- Request:
Every line of the material must be copied exactly, from the first to the last.

──────── Extracted information ────────

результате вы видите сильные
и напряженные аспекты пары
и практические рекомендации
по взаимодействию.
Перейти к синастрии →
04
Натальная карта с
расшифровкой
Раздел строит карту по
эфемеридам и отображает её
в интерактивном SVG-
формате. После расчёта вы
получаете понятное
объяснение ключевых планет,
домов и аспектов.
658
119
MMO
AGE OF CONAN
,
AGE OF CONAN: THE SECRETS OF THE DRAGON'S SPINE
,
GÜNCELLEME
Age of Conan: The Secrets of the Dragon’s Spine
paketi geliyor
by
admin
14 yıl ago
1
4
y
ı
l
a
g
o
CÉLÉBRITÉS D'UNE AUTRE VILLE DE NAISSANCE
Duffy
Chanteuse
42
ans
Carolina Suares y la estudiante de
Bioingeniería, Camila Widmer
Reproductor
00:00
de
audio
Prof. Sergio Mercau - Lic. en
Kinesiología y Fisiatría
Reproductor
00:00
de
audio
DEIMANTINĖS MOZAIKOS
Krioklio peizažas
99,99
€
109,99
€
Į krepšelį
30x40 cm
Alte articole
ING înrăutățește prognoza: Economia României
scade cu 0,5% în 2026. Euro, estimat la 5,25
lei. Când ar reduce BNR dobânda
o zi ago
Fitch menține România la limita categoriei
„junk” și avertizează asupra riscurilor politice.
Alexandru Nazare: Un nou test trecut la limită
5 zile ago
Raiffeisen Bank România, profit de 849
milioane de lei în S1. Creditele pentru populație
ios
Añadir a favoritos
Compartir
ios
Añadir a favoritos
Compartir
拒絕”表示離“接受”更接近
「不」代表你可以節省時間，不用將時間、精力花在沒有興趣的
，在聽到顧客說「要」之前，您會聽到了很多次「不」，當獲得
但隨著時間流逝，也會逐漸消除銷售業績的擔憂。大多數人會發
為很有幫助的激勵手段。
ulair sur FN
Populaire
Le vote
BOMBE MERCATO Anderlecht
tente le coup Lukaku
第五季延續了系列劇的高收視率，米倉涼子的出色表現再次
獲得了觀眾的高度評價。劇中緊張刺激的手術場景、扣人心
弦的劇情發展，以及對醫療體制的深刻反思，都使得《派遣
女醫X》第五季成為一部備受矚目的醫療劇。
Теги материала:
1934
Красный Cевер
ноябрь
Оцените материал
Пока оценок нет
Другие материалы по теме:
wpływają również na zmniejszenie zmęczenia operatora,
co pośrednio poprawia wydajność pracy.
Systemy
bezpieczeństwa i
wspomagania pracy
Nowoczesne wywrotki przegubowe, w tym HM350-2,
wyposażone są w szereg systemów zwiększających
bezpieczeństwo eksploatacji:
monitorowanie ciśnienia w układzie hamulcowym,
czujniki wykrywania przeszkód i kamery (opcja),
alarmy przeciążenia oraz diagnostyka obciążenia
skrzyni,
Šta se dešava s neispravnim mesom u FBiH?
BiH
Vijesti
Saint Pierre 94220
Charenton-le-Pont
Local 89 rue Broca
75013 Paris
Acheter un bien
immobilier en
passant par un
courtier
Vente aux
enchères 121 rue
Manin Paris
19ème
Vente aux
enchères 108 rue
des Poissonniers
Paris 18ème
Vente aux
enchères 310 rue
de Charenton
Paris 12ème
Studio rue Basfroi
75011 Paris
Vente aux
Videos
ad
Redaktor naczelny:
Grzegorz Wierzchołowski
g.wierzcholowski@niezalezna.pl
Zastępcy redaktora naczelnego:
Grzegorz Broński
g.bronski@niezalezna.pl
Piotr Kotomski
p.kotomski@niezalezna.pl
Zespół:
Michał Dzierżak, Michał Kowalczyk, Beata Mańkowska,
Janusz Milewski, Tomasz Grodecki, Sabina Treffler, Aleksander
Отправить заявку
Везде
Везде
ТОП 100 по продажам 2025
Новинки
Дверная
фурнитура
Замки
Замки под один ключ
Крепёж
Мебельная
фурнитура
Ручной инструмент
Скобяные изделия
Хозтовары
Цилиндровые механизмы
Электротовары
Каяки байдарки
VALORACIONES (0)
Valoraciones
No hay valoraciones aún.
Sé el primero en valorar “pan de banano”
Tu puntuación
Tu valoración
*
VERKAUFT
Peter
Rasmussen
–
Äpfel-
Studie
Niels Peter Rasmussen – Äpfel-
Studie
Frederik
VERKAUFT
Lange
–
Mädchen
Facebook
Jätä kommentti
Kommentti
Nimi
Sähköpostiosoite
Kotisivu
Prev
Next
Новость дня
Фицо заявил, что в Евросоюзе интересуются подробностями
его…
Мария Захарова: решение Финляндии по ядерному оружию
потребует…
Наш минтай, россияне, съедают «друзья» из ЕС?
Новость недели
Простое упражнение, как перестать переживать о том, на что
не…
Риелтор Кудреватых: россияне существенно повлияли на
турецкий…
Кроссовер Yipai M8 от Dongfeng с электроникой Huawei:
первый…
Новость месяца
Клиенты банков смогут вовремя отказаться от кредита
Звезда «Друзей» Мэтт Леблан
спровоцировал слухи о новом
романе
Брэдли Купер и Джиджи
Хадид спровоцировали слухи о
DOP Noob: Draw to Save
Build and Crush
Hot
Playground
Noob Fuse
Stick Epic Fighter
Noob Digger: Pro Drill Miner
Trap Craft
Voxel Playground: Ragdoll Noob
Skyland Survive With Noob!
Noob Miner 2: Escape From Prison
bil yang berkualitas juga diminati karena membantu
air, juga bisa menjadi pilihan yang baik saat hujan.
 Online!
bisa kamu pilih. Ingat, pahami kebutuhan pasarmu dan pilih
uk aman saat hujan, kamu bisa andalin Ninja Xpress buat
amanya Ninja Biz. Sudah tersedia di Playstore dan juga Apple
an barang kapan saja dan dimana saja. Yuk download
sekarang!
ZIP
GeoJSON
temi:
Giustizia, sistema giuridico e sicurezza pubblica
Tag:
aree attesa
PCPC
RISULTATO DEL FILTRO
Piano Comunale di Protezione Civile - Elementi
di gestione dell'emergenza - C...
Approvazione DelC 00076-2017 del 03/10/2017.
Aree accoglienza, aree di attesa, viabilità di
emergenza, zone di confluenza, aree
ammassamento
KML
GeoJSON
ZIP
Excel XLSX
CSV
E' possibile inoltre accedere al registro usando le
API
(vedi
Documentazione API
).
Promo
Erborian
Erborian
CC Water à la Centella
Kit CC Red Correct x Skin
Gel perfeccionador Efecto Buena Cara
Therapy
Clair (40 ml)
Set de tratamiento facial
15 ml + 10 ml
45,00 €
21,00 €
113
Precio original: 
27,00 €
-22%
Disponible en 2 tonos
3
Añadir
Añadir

────────

- Solution to this problem:
результате вы видите сильные
и напряженные аспекты пары
и практические рекомендации
по взаимодействию.
Перейти к синастрии →
04
Натальная карта с
расшифровкой
Раздел строит карту по
эфемеридам и отображает её
в интерактивном SVG-
формате. После расчёта вы
получаете понятное
объяснение ключевых планет,
домов и аспектов.
658
119
MMO
AGE OF CONAN
,
AGE OF CONAN: THE SECRETS OF THE DRAGON'S SPINE
,
GÜNCELLEME
Age of Conan: The Secrets of the Dragon’s Spine
paketi geliyor
by
admin
14 yıl ago
1
4
y
ı
l
a
g
o
CÉLÉBRITÉS D'UNE AUTRE VILLE DE NAISSANCE
Duffy
Chanteuse
42
ans
Carolina Suares y la estudiante de
Bioingeniería, Camila Widmer
Reproductor
00:00
de
audio
Prof. Sergio Mercau - Lic. en
Kinesiología y Fisiatría
Reproductor
00:00
de
audio
DEIMANTINĖS MOZAIKOS
Krioklio peizažas
99,99
€
109,99
€
Į krepšelį
30x40 cm
Alte articole
ING înrăutățește prognoza: Economia României
scade cu 0,5% în 2026. Euro, estimat la 5,25
lei. Când ar reduce BNR dobânda
o zi ago
Fitch menține România la limita categoriei
„junk” și avertizează asupra riscurilor politice.
Alexandru Nazare: Un nou test trecut la limită
5 zile ago
Raiffeisen Bank România, profit de 849
milioane de lei în S1. Creditele pentru populație
ios
Añadir a favoritos
Compartir
ios
Añadir a favoritos
Compartir
拒絕”表示離“接受”更接近
「不」代表你可以節省時間，不用將時間、精力花在沒有興趣的
，在聽到顧客說「要」之前，您會聽到了很多次「不」，當獲得
但隨著時間流逝，也會逐漸消除銷售業績的擔憂。大多數人會發
為很有幫助的激勵手段。
ulair sur FN
Populaire
Le vote
BOMBE MERCATO Anderlecht
tente le coup Lukaku
第五季延續了系列劇的高收視率，米倉涼子的出色表現再次
獲得了觀眾的高度評價。劇中緊張刺激的手術場景、扣人心
弦的劇情發展，以及對醫療體制的深刻反思，都使得《派遣
女醫X》第五季成為一部備受矚目的醫療劇。
Теги материала:
1934
Красный Cевер
ноябрь
Оцените материал
Пока оценок нет
Другие материалы по теме:
wpływają również na zmniejszenie zmęczenia operatora,
co pośrednio poprawia wydajność pracy.
Systemy
bezpieczeństwa i
wspomagania pracy
Nowoczesne wywrotki przegubowe, w tym HM350-2,
wyposażone są w szereg systemów zwiększających
bezpieczeństwo eksploatacji:
monitorowanie ciśnienia w układzie hamulcowym,
czujniki wykrywania przeszkód i kamery (opcja),
alarmy przeciążenia oraz diagnostyka obciążenia
skrzyni,
Šta se dešava s neispravnim mesom u FBiH?
BiH
Vijesti
Saint Pierre 94220
Charenton-le-Pont
Local 89 rue Broca
75013 Paris
Acheter un bien
immobilier en
passant par un
courtier
Vente aux
enchères 121 rue
Manin Paris
19ème
Vente aux
enchères 108 rue
des Poissonniers
Paris 18ème
Vente aux
enchères 310 rue
de Charenton
Paris 12ème
Studio rue Basfroi
75011 Paris
Vente aux
Videos
ad
Redaktor naczelny:
Grzegorz Wierzchołowski
g.wierzcholowski@niezalezna.pl
Zastępcy redaktora naczelnego:
Grzegorz Broński
g.bronski@niezalezna.pl
Piotr Kotomski
p.kotomski@niezalezna.pl
Zespół:
Michał Dzierżak, Michał Kowalczyk, Beata Mańkowska,
Janusz Milewski, Tomasz Grodecki, Sabina Treffler, Aleksander
Отправить заявку
Везде
Везде
ТОП 100 по продажам 2025
Новинки
Дверная
фурнитура
Замки
Замки под один ключ
Крепёж
Мебельная
фурнитура
Ручной инструмент
Скобяные изделия
Хозтовары
Цилиндровые механизмы
Электротовары
Каяки байдарки
VALORACIONES (0)
Valoraciones
No hay valoraciones aún.
Sé el primero en valorar “pan de banano”
Tu puntuación
Tu valoración
*
VERKAUFT
Peter
Rasmussen
–
Äpfel-
Studie
Niels Peter Rasmussen – Äpfel-
Studie
Frederik
VERKAUFT
Lange
–
Mädchen
Facebook
Jätä kommentti
Kommentti
Nimi
Sähköpostiosoite
Kotisivu
Prev
Next
Новость дня
Фицо заявил, что в Евросоюзе интересуются подробностями
его…
Мария Захарова: решение Финляндии по ядерному оружию
потребует…
Наш минтай, россияне, съедают «друзья» из ЕС?
Новость недели
Простое упражнение, как перестать переживать о том, на что
не…
Риелтор Кудреватых: россияне существенно повлияли на
турецкий…
Кроссовер Yipai M8 от Dongfeng с электроникой Huawei:
первый…
Новость месяца
Клиенты банков смогут вовремя отказаться от кредита
Звезда «Друзей» Мэтт Леблан
спровоцировал слухи о новом
романе
Брэдли Купер и Джиджи
Хадид спровоцировали слухи о
DOP Noob: Draw to Save
Build and Crush
Hot
Playground
Noob Fuse
Stick Epic Fighter
Noob Digger: Pro Drill Miner
Trap Craft
Voxel Playground: Ragdoll Noob
Skyland Survive With Noob!
Noob Miner 2: Escape From Prison
bil yang berkualitas juga diminati karena membantu
air, juga bisa menjadi pilihan yang baik saat hujan.
 Online!
bisa kamu pilih. Ingat, pahami kebutuhan pasarmu dan pilih
uk aman saat hujan, kamu bisa andalin Ninja Xpress buat
amanya Ninja Biz. Sudah tersedia di Playstore dan juga Apple
an barang kapan saja dan dimana saja. Yuk download
sekarang!
ZIP
GeoJSON
temi:
Giustizia, sistema giuridico e sicurezza pubblica
Tag:
aree attesa
PCPC
RISULTATO DEL FILTRO
Piano Comunale di Protezione Civile - Elementi
di gestione dell'emergenza - C...
Approvazione DelC 00076-2017 del 03/10/2017.
Aree accoglienza, aree di attesa, viabilità di
emergenza, zone di confluenza, aree
ammassamento
KML
GeoJSON
ZIP
Excel XLSX
CSV
E' possibile inoltre accedere al registro usando le
API
(vedi
Documentazione API
).
Promo
Erborian
Erborian
CC Water à la Centella
Kit CC Red Correct x Skin
Gel perfeccionador Efecto Buena Cara
Therapy
Clair (40 ml)
Set de tratamiento facial
15 ml + 10 ml
45,00 €
21,00 €
113
Precio original: 
27,00 €
-22%
Disponible en 2 tonos
3
Añadir
Añadir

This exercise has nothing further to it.